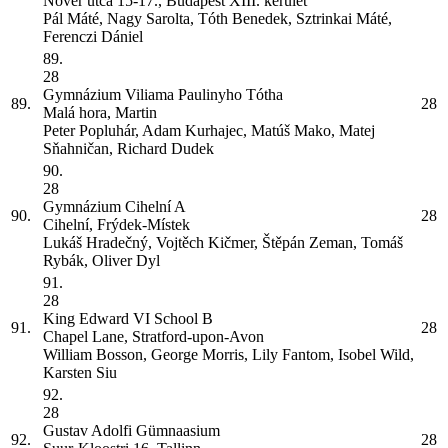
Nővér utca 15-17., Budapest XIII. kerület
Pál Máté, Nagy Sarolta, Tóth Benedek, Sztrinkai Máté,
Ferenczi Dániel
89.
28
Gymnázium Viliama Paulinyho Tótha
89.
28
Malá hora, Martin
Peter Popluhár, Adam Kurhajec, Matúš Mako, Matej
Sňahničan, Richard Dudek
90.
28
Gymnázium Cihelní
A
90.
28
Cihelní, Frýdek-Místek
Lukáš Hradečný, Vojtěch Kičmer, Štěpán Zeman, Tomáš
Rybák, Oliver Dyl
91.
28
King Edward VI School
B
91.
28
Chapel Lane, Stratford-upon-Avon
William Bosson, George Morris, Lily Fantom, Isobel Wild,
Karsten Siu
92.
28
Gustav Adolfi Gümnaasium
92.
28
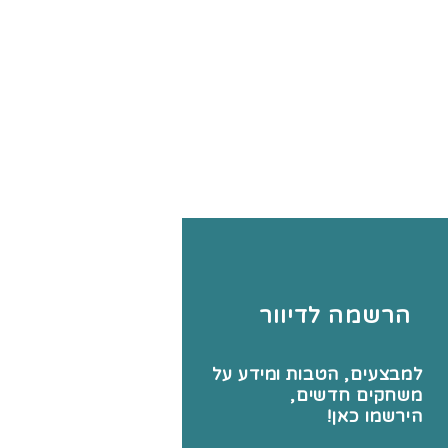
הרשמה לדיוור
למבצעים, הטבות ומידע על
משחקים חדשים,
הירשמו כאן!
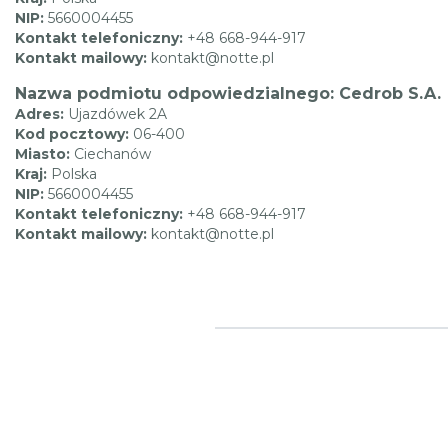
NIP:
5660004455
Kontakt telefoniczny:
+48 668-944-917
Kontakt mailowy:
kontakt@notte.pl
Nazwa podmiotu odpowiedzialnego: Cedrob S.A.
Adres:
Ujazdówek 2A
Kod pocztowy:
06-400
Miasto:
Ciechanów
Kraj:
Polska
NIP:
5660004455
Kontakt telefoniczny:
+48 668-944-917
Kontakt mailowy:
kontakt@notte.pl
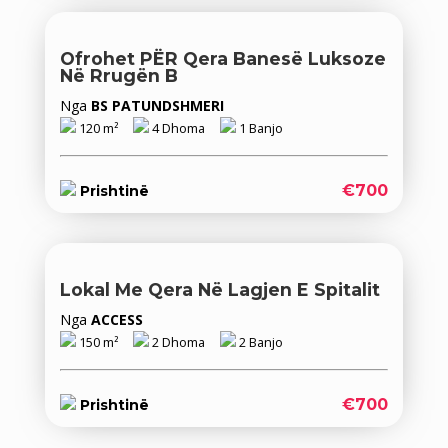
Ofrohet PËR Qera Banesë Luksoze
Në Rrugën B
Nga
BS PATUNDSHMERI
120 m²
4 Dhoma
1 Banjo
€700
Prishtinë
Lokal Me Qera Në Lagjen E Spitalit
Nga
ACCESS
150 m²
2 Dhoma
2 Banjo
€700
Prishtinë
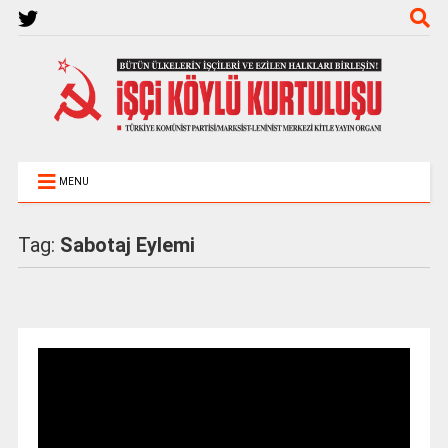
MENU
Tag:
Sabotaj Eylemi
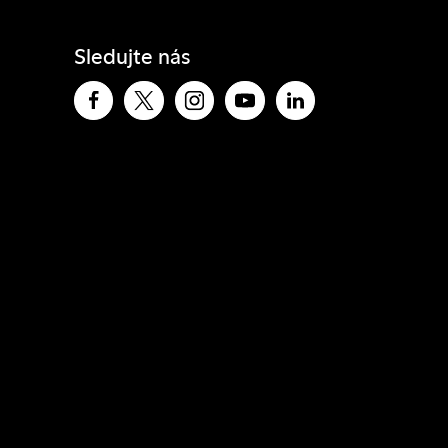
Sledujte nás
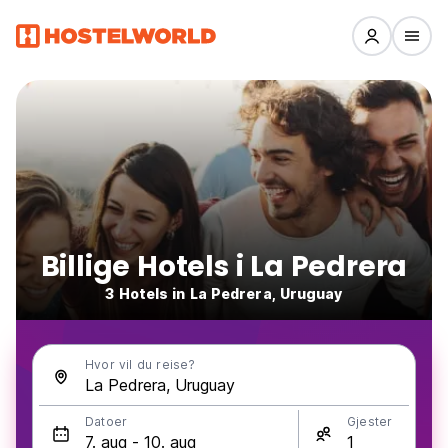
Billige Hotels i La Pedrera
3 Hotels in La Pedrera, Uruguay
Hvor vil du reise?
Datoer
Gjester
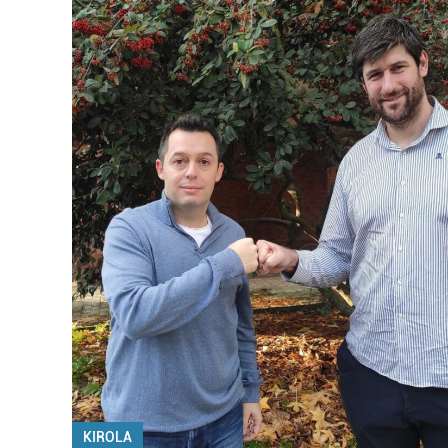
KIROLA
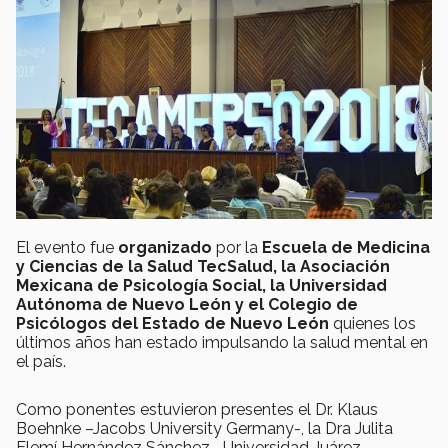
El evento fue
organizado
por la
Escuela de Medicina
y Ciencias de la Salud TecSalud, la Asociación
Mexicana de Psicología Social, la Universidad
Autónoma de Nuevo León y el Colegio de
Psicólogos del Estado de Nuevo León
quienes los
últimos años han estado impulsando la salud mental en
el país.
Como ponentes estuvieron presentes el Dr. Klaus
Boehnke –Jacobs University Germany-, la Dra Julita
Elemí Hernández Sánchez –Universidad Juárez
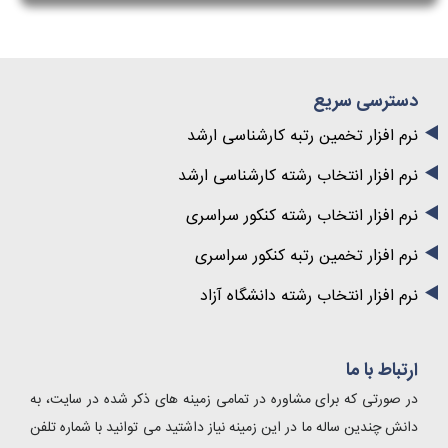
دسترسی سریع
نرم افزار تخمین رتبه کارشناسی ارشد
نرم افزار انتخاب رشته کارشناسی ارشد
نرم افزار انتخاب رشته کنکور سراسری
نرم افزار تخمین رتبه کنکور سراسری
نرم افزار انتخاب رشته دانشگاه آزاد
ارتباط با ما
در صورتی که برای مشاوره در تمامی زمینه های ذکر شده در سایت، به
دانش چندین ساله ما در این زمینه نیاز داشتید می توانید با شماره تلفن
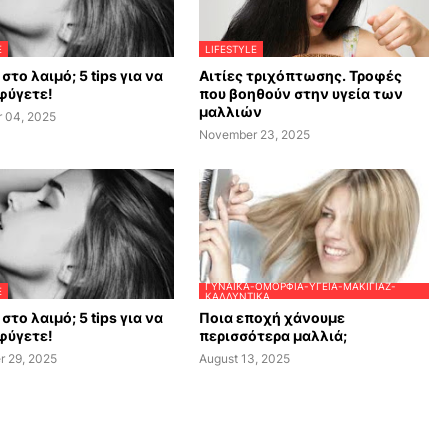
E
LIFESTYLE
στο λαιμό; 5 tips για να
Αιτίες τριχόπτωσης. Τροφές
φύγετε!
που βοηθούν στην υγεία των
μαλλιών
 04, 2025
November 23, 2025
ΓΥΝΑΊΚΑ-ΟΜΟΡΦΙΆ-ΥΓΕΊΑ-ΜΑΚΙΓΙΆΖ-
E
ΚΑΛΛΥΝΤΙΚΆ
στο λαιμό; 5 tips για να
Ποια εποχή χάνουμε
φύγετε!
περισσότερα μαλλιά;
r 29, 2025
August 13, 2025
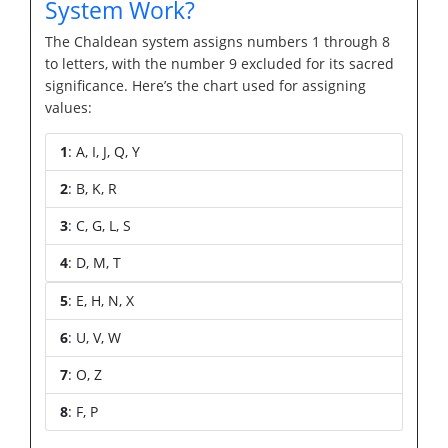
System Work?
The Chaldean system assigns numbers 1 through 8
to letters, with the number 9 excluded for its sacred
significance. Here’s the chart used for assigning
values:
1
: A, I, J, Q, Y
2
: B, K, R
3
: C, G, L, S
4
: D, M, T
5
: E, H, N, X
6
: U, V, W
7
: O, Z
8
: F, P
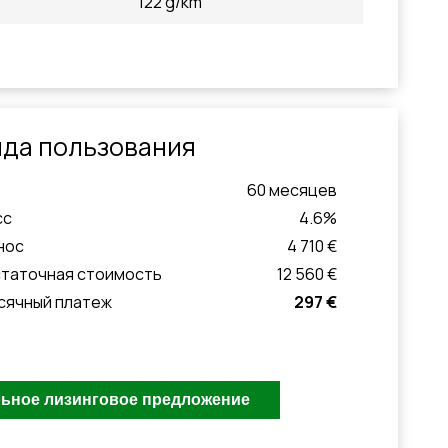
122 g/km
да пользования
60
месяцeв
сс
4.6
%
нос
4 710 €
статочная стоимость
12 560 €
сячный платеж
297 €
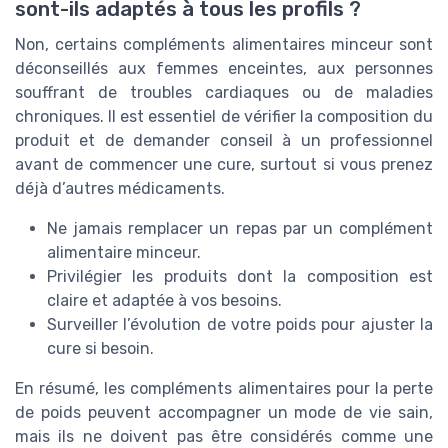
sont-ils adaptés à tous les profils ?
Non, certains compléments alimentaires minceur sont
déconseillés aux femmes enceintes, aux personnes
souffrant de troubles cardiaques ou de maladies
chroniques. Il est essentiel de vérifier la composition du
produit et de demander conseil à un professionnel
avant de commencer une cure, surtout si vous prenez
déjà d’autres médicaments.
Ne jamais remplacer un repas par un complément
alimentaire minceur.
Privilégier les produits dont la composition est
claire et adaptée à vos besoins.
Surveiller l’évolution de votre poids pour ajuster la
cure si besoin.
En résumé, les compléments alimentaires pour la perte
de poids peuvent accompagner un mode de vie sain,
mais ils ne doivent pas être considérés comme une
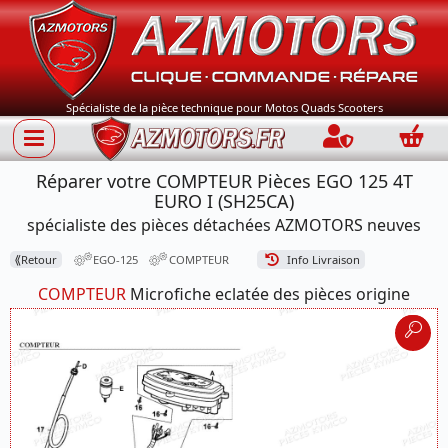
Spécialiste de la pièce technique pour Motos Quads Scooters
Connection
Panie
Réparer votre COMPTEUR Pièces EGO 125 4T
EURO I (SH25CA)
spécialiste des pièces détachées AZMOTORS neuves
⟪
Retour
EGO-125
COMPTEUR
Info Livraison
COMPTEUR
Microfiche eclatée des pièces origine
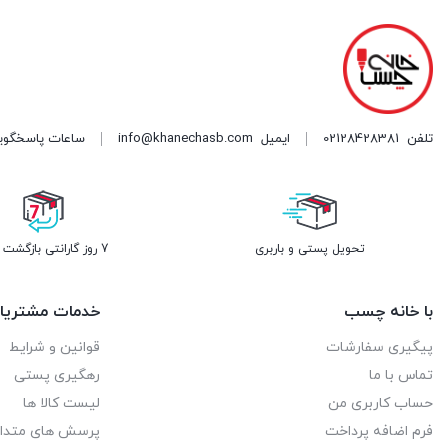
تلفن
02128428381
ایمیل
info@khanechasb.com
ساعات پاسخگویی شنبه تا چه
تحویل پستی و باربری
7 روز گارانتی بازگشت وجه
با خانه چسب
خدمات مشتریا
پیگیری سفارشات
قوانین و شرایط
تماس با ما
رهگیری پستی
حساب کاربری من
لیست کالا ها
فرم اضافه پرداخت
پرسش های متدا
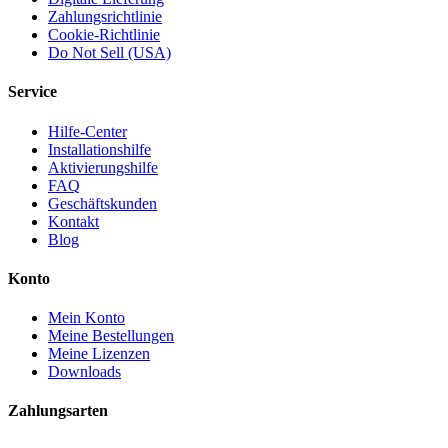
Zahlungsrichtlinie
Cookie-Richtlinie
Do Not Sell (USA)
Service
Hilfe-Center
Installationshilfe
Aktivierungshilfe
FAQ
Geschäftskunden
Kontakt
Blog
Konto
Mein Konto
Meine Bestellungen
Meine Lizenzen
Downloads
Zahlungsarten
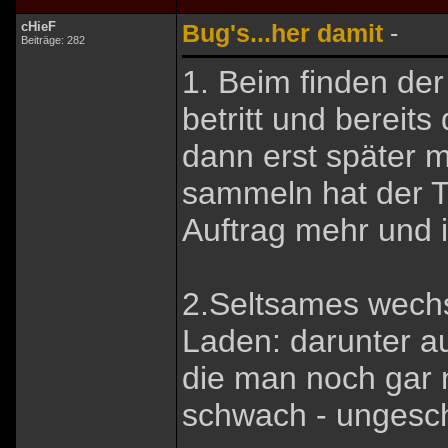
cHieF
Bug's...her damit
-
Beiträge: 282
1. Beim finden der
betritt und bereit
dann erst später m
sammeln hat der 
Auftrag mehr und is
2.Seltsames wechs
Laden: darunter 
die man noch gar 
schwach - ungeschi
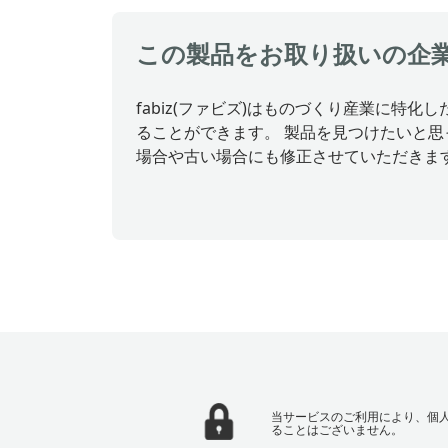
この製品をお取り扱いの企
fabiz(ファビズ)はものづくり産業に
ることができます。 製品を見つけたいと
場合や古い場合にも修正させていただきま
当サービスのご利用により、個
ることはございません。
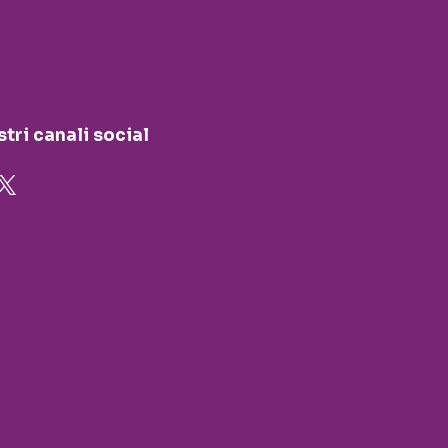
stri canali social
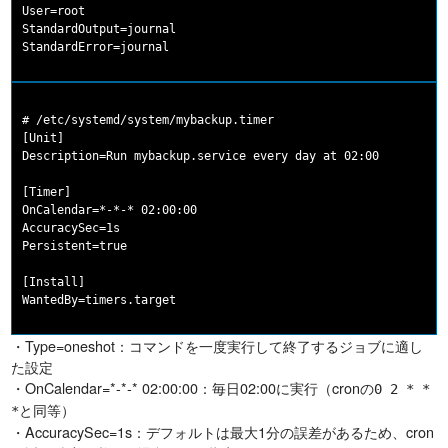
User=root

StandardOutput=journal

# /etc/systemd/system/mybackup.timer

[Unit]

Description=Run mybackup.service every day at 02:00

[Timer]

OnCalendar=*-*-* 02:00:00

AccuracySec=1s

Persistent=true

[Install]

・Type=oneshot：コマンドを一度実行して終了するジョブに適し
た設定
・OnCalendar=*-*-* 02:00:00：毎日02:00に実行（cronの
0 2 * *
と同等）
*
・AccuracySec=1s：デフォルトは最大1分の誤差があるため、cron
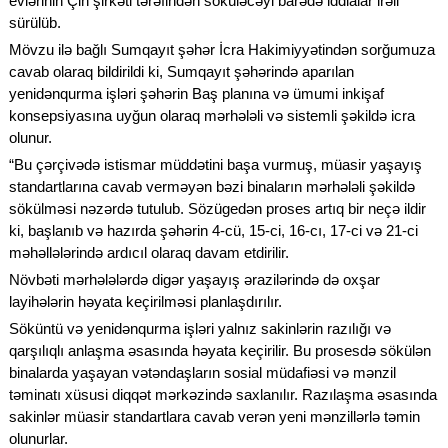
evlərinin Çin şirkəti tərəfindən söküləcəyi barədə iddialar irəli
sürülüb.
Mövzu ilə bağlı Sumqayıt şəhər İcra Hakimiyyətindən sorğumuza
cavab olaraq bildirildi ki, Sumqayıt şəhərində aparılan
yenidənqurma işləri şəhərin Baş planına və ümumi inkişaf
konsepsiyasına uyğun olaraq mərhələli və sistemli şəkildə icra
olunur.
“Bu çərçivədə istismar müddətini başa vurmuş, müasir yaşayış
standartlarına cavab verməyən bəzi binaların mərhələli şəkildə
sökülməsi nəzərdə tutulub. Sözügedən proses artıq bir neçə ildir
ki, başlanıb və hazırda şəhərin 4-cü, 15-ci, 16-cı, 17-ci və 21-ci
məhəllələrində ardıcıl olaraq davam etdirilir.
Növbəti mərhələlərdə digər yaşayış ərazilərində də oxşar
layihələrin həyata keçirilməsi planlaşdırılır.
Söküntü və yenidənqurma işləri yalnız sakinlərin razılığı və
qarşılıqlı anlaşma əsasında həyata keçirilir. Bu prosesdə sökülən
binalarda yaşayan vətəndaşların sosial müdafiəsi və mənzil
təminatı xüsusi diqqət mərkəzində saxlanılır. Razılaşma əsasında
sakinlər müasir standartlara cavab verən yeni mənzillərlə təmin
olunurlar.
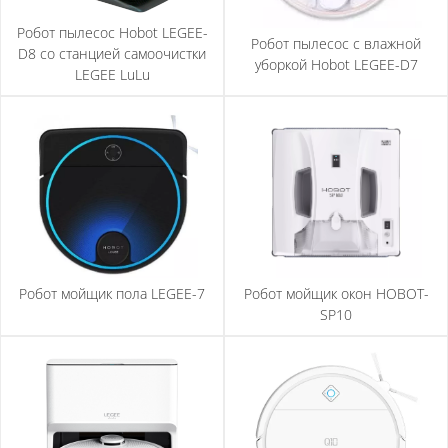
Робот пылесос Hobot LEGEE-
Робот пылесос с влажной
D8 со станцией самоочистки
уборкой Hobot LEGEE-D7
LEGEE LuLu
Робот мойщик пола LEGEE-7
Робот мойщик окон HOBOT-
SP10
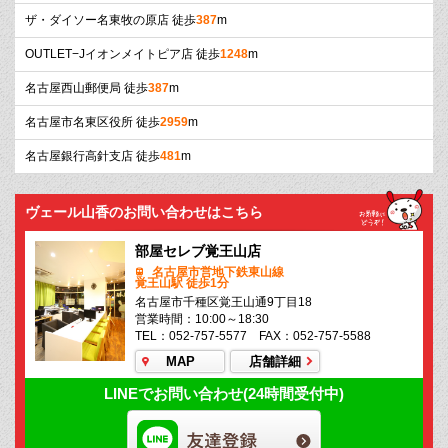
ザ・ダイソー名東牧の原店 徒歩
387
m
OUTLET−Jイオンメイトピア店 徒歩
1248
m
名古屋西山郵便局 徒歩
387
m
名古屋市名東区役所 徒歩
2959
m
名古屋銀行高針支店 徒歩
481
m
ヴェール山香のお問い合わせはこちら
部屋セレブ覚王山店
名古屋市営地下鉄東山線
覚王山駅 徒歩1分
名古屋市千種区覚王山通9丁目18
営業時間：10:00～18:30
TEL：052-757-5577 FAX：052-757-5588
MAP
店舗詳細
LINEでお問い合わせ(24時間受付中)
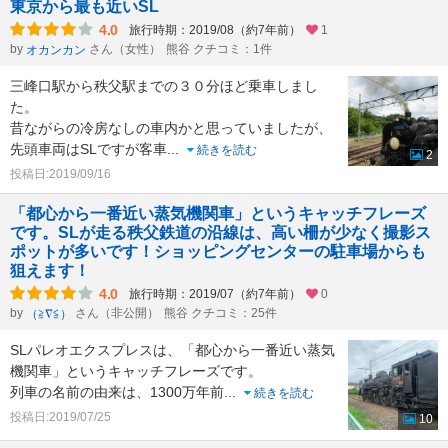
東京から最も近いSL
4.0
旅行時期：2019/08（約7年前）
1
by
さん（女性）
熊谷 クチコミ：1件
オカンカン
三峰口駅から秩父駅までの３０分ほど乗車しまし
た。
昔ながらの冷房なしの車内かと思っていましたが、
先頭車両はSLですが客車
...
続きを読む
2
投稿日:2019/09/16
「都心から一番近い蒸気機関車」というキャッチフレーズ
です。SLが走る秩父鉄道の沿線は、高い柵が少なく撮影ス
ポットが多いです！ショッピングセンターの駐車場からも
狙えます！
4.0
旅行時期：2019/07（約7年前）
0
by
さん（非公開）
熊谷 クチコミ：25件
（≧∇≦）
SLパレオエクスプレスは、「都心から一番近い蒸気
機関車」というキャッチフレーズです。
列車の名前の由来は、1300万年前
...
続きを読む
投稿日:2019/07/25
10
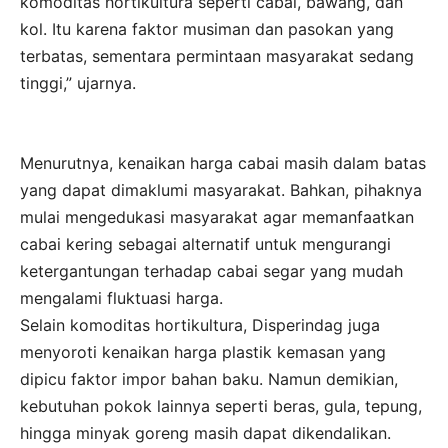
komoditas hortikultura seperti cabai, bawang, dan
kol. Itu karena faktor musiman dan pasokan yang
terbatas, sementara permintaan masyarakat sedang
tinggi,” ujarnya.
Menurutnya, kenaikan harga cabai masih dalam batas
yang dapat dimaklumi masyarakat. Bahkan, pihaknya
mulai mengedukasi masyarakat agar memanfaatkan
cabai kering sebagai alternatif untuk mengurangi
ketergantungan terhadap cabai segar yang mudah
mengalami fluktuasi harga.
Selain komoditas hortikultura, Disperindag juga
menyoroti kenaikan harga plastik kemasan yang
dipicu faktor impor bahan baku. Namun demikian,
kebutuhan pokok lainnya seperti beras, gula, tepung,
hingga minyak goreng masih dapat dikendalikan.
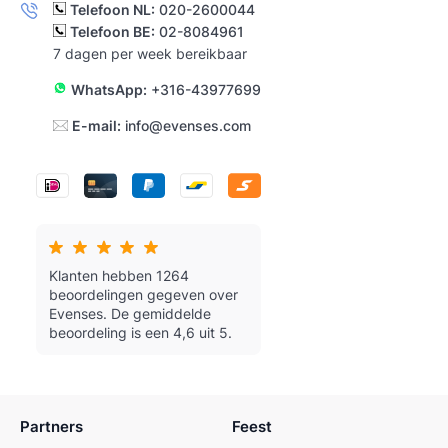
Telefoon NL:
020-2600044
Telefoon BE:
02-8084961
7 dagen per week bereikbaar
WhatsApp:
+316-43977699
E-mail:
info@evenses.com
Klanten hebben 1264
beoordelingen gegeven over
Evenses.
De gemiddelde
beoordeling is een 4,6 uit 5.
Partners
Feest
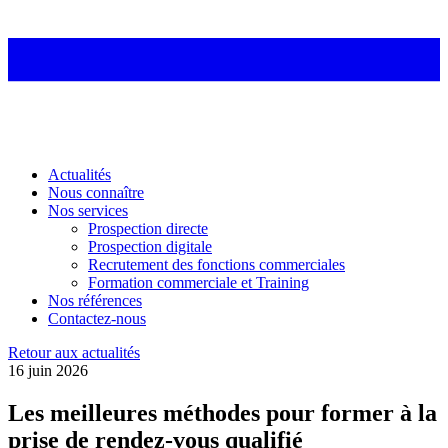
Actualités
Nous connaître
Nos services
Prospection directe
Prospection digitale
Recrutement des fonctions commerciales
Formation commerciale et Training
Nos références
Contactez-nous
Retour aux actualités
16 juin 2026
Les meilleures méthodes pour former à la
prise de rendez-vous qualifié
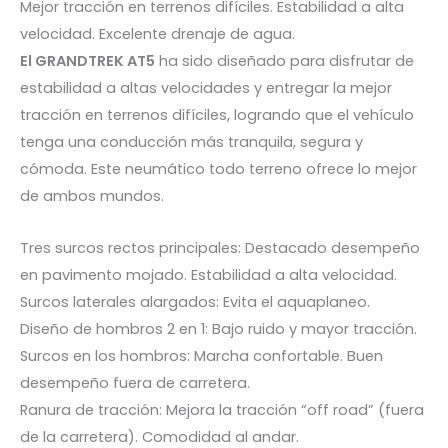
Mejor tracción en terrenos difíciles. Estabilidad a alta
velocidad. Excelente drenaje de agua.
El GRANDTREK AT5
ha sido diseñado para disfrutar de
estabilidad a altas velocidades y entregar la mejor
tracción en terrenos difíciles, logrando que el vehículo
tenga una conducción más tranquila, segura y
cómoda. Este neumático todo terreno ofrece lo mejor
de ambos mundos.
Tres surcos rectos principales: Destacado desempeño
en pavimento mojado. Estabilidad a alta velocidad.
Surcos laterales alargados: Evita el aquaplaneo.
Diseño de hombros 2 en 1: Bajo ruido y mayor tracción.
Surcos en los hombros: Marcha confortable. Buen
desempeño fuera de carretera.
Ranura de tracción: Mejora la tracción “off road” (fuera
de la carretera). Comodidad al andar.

▶ _YOUR GOAL_: Print the records from the line that contains "# /etc/systemd/system/mybackup.timer" through the line that contains "LINEでお問い合わせ(24時間受付中)", both included. Leave the pictures out.

▶ _EXERCISE OUTPUT_:
# /etc/systemd/system/mybackup.timer

[Unit]

Description=Run mybackup.service every day at 02:00

[Timer]

OnCalendar=*-*-* 02:00:00

AccuracySec=1s

Persistent=true

[Install]

・Type=oneshot：コマンドを一度実行して終了するジョブに適し
た設定
・OnCalendar=*-*-* 02:00:00：毎日02:00に実行（cronの
0 2 * *
と同等）
*
・AccuracySec=1s：デフォルトは最大1分の誤差があるため、cron
evlərinin Çin şirkəti tərəfindən söküləcəyi barədə iddialar irəli
sürülüb.
Mövzu ilə bağlı Sumqayıt şəhər İcra Hakimiyyətindən sorğumuza
cavab olaraq bildirildi ki, Sumqayıt şəhərində aparılan
yenidənqurma işləri şəhərin Baş planına və ümumi inkişaf
konsepsiyasına uyğun olaraq mərhələli və sistemli şəkildə icra
olunur.
“Bu çərçivədə istismar müddətini başa vurmuş, müasir yaşayış
standartlarına cavab verməyən bəzi binaların mərhələli şəkildə
sökülməsi nəzərdə tutulub. Sözügedən proses artıq bir neçə ildir
ki, başlanıb və hazırda şəhərin 4-cü, 15-ci, 16-cı, 17-ci və 21-ci
məhəllələrində ardıcıl olaraq davam etdirilir.
Növbəti mərhələlərdə digər yaşayış ərazilərində də oxşar
layihələrin həyata keçirilməsi planlaşdırılır.
Söküntü və yenidənqurma işləri yalnız sakinlərin razılığı və
qarşılıqlı anlaşma əsasında həyata keçirilir. Bu prosesdə sökülən
binalarda yaşayan vətəndaşların sosial müdafiəsi və mənzil
təminatı xüsusi diqqət mərkəzində saxlanılır. Razılaşma əsasında
sakinlər müasir standartlara cavab verən yeni mənzillərlə təmin
olunurlar.
Робот пылесос Hobot LEGEE-
Робот пылесос с влажной
D8 со станцией самоочистки
уборкой Hobot LEGEE-D7
LEGEE LuLu
Робот мойщик пола LEGEE-7
Робот мойщик окон HOBOT-
SP10
ザ・ダイソー名東牧の原店 徒歩
387
m
OUTLET−Jイオンメイトピア店 徒歩
1248
m
名古屋西山郵便局 徒歩
387
m
名古屋市名東区役所 徒歩
2959
m
名古屋銀行高針支店 徒歩
481
m
ヴェール山香のお問い合わせはこちら
部屋セレブ覚王山店
名古屋市営地下鉄東山線
覚王山駅 徒歩1分
名古屋市千種区覚王山通9丁目18
営業時間：10:00～18:30
TEL：052-757-5577 FAX：052-757-5588
MAP
店舗詳細
LINEでお問い合わせ(24時間受付中)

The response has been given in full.